Failure of the Old River Control Structure, the Morganza Spillway, or nearby levees would likely re-route the main channel of the Mississippi through Louisiana's Atchafalaya Basin and down the Atchafalaya River to reach the Gulf of Mexico south of Morgan City in southern Louisiana. This route provides a more direct path to the Gulf of Mexico than the present Mississippi River channel through Baton Rouge and New Orleans. While the risk of such a diversion is present during any major flood event, such a change has so far been prevented by active human intervention involving the construction, maintenance, and operation of various levees, spillways, and other control structures by the U.S. Army Corps of Engineers.

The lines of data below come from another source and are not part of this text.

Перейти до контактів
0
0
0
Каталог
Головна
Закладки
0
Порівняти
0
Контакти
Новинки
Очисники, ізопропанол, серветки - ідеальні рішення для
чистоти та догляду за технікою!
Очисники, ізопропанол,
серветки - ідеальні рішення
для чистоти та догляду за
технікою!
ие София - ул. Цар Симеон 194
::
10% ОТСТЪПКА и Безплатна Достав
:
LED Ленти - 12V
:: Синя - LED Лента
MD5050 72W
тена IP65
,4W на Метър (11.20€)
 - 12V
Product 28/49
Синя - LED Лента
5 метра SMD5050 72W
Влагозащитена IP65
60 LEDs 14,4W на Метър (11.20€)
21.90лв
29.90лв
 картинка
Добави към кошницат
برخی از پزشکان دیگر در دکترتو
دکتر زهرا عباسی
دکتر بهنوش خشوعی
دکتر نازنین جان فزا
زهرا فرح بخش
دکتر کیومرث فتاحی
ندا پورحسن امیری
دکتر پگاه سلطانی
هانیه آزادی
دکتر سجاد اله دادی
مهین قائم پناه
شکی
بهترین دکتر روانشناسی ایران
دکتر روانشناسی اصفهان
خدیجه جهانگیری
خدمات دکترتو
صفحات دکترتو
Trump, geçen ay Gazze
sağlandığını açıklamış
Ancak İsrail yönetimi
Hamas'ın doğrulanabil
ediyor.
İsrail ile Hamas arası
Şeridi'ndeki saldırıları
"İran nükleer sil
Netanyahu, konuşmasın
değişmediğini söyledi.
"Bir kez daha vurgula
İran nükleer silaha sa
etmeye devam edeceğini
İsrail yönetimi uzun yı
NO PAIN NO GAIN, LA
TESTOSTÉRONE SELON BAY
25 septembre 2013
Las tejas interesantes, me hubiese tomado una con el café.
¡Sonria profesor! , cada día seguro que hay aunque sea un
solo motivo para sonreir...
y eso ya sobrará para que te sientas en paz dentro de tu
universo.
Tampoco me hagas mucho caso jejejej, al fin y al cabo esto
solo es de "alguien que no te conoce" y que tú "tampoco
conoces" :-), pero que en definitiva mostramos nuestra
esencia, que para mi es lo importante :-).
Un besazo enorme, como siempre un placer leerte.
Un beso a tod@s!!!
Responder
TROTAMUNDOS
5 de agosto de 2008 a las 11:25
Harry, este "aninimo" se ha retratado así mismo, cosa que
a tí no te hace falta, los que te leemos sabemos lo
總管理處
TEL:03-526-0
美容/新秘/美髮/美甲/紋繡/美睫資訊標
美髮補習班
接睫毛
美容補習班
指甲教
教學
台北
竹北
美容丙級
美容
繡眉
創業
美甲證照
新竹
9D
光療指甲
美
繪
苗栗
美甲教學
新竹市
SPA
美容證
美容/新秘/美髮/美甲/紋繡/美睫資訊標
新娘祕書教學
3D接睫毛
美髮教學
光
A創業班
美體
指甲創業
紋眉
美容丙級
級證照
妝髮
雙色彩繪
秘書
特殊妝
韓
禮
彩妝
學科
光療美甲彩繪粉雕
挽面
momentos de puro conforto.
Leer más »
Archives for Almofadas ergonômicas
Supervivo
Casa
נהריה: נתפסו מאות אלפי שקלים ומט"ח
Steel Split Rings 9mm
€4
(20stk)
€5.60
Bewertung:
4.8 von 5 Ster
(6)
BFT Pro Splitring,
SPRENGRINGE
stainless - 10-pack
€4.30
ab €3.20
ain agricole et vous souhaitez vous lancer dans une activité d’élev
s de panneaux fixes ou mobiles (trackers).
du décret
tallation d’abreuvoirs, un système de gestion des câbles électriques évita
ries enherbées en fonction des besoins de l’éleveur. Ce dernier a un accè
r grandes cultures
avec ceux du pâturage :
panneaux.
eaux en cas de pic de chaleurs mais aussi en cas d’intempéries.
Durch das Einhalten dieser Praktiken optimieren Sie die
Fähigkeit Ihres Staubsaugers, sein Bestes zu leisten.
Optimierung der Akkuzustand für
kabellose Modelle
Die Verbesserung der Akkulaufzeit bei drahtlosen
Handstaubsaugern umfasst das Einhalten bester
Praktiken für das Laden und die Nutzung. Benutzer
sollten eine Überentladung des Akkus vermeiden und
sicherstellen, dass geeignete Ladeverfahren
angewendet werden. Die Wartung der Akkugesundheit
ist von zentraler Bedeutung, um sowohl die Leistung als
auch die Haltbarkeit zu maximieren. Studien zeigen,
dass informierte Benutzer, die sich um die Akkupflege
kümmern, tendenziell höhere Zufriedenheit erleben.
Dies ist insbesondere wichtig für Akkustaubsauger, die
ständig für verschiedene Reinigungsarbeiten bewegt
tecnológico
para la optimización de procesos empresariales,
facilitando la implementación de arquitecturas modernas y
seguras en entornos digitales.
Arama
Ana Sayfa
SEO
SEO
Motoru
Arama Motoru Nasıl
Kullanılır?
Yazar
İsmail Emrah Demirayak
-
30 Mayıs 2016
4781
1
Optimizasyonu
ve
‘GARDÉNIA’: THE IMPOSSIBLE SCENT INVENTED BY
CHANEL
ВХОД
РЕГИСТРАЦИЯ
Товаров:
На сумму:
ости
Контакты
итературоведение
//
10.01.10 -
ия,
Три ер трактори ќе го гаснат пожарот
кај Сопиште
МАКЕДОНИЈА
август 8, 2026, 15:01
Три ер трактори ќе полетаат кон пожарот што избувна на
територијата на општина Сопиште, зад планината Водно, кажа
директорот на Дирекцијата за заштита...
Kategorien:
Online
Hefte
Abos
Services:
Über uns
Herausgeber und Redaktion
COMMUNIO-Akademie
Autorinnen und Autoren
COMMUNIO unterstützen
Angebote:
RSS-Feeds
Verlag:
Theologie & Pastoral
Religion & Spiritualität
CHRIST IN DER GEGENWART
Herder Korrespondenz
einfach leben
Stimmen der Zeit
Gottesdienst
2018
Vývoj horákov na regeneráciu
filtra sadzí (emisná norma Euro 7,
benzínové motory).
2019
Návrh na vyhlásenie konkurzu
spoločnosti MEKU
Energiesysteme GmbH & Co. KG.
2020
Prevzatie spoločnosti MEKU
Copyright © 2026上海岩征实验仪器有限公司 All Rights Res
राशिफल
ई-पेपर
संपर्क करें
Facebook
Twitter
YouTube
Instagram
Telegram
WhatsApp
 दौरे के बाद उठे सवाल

The Old River Control Structure, between the present Mississippi River channel and the Atchafalaya Basin, sits at the normal water elevation and is ordinarily used to divert 30% of the Mississippi's flow to the Atchafalaya River. There is a steep drop here away from the Mississippi's main channel into the Atchafalaya Basin. If this facility were to fail during a major flood, there is a strong concern the water would scour and erode the river bottom enough to capture the Mississippi's main channel. The structure was nearly lost during the 1973 flood, but repairs and improvements were made after engineers studied the forces at play. In particular, the Corps of Engineers made many improvements and constructed additional facilities for routing water through the vicinity. These additional facilities give the Corps much more flexibility and potential flow capacity than they had in 1973, which further reduces the risk of a catastrophic failure in this area during other major floods, such as that of 2011.
Because the Morganza Spillway is slightly higher and well back from the river, it is normally dry on both sides. Even if it failed at the crest during a severe flood, the floodwaters would have to erode to normal water levels before the Mississippi could permanently jump channel at this location.citation needed During the 2011 floods, the Corps of Engineers opened the Morganza Spillway to 1/4 of its capacity to allow 150,000 cubic feet per second (4,200 m3/s) of water to flood the Morganza and Atchafalaya floodways and continue directly to the Gulf of Mexico, bypassing Baton Rouge and New Orleans. In addition to reducing the Mississippi River crest downstream, this diversion reduced the chances of a channel change by reducing stress on the other elements of the control system.
Some geologists have noted that the possibility for course change into the Atchafalaya also exists in the area immediately north of the Old River Control Structure. Army Corps of Engineers geologist Fred Smith once stated, "The Mississippi wants to go west. 1973 was a forty-year flood. The big one lies out there somewhere—when the structures can't release all the floodwaters and the levee is going to have to give way. That is when the river's going to jump its banks and try to break through."
Another possible course change for the Mississippi River is a diversion into Lake Pontchartrain near New Orleans. This route is controlled by the Bonnet Carré Spillway, built to reduce flooding in New Orleans. This spillway and an imperfect natural levee about 4–6 meters (12 to 20 feet) high are all that prevents the Mississippi from taking a new, shorter course through Lake Pontchartrain to the Gulf of Mexico. Diversion of the Mississippi's main channel through Lake Pontchartrain would have consequences similar to an Atchafalaya diversion, but to a lesser extent, since the present river channel would remain in use past Baton Rouge and into the New Orleans area.